Dazu laßt mich eine kurze Bemerkung machen! Die „Sünde zum Tode“ hat nichts mit dem ewigen Tod zu tun, sondern mit dem Abschluß dieses Lebens. Sie spricht nicht von einer besonders schweren Untat, sondern kann unter gewissen Umständen jede Sünde sein. Zum Beispiel war es „Sünde zum Tode“ als Ananias und Sapphira in Gegenwart der Gnade, welche der Heilige Geist damals der Kirche erwies, logen. [Apostelgeschichte 5]. Viele Menschen haben seitdem eine Lüge ausgesprochen, die nicht in gleicher Weise gerichtet wurde. Nicht das Lügen an sich ist eine „Sünde zum Tode“. Die Umstände eines Falles üben einen großen Einfluß aus, um einer Lüge einen besonderen und kennzeichnenden Charakter zu verleihen. Genauso ist es auch mit allen anderen Sünden. Ich erwähne dieses, weil gerade hier sehr oft geistliche Kraft benötigt wird.
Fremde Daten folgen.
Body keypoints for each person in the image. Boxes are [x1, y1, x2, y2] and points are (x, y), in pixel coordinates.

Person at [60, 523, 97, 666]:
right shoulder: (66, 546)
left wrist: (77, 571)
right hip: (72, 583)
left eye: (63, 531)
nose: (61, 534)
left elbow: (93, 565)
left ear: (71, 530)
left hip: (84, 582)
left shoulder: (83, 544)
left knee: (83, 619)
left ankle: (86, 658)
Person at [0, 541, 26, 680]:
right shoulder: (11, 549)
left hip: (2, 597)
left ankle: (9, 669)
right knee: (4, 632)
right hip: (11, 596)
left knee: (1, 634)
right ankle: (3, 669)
Es sind nicht alle Kinder Gottes fähig, die Tragweite einer Sünde und ihre besondere Schändlichkeit in einer bestimmten Situation zu erkennen. Doch wenn sie offen gezeigt wird, verstehen sie die Lage vollkommen, weil sie das Leben Christi und den Heiligen Geist in sich haben. „Jede Ungerechtigkeit ist Sünde; und es gibt Sünde, die nicht zum Tode ist.“ Wir dürfen nicht denken, daß jede Sünde zum Tod ist; dennoch kann jede Sünde unter gewissen Umständen eine solche sein.
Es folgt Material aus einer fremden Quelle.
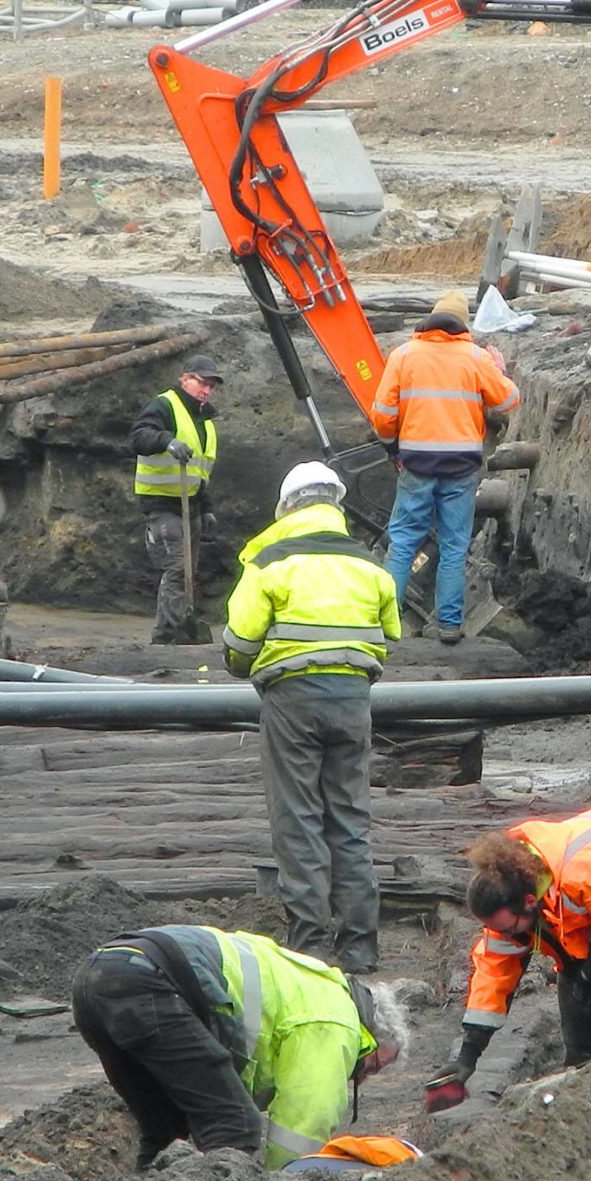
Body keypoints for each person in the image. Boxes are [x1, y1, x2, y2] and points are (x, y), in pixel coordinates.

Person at [222, 461, 400, 973]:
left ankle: (309, 944)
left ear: (287, 508)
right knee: (349, 817)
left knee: (298, 817)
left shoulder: (268, 563)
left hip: (291, 700)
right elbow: (390, 634)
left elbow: (238, 645)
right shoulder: (370, 566)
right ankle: (361, 946)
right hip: (352, 700)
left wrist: (251, 664)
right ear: (336, 506)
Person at [422, 801, 591, 1109]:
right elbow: (494, 976)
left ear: (528, 902)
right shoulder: (513, 890)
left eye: (508, 928)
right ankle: (582, 1072)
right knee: (575, 979)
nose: (507, 937)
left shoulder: (582, 871)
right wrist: (467, 1055)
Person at [70, 924, 407, 1169]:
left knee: (165, 1131)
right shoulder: (336, 1019)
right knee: (235, 1125)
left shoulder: (306, 981)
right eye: (374, 1064)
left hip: (96, 979)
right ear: (370, 1032)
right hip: (151, 982)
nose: (362, 1077)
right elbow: (305, 1121)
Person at [371, 290, 518, 647]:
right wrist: (499, 371)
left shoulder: (403, 356)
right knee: (454, 545)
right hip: (461, 466)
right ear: (462, 324)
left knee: (404, 541)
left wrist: (395, 447)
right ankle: (449, 625)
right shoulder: (476, 357)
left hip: (417, 463)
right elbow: (509, 400)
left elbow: (382, 417)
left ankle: (385, 626)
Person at [129, 357, 225, 645]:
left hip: (190, 504)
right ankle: (172, 634)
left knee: (187, 571)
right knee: (176, 567)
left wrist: (206, 507)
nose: (206, 390)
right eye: (201, 382)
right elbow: (139, 436)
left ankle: (167, 630)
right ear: (184, 379)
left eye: (211, 386)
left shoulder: (204, 421)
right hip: (161, 505)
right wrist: (166, 442)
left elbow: (200, 471)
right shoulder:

Danach fassen die letzten Verse alles zusammen. „Wir wissen, daß jeder, der aus Gott geboren ist, nicht sündig.“ [V. 18]. Wir sahen, daß die Geburt aus Gott, um Leben zu haben, die große Lehre unseres Briefes ist. Hier geht es um das Wesen dieser Geburt. Ein Wiedergeborener sündigt nicht, „sondern der aus Gott Geborene bewahrt sich, und der Böse tastet ihn nicht an.“ Jetzt sehen wir nicht nur das Wesen, sondern auch die Quelle. Das Wesen war Christus; die Quelle ist Gott. „Wir wissen, daß wir aus Gott sind, und die ganze Welt liegt in dem Bösen.“ [V. 19]. Das ist der andere Bereich. „Wir wissen aber, daß der Sohn Gottes gekommen ist.“ [V. 20]. Nun wird uns der Gegenstand gezeigt. „Wir wissen aber, daß der Sohn Gottes gekommen ist und uns ein Verständnis gegeben hat, auf daß wir den Wahrhaftigen kennen; und wir sind in dem Wahrhaftigen, in seinem Sohne Jesus Christus. Dieser ist der wahrhaftige Gott und das ewige Leben. Kinder, hütet euch vor den Götzen!“ Götzen sind Gegenstände, welche dazu neigen, sich mit blind machender Kraft zwischen die Augen des Gläubigen und Christus zu stellen.

Fußnoten

  • 1 Vergl. die „Authorized Version“. Die Fußnote in der Ausgabe der „Lutherbibel“ von 1912 stimmt mit Kellys Ansicht überein. (Übs.).
  • 2 In der englischen „Authorized Version“. Auch die „Lutherbibel“ von 1912 (aber nicht ab 1984) hat hier: „und daß ihr glaubet an den Namen des Sohnes Gottes.“ (Übs.).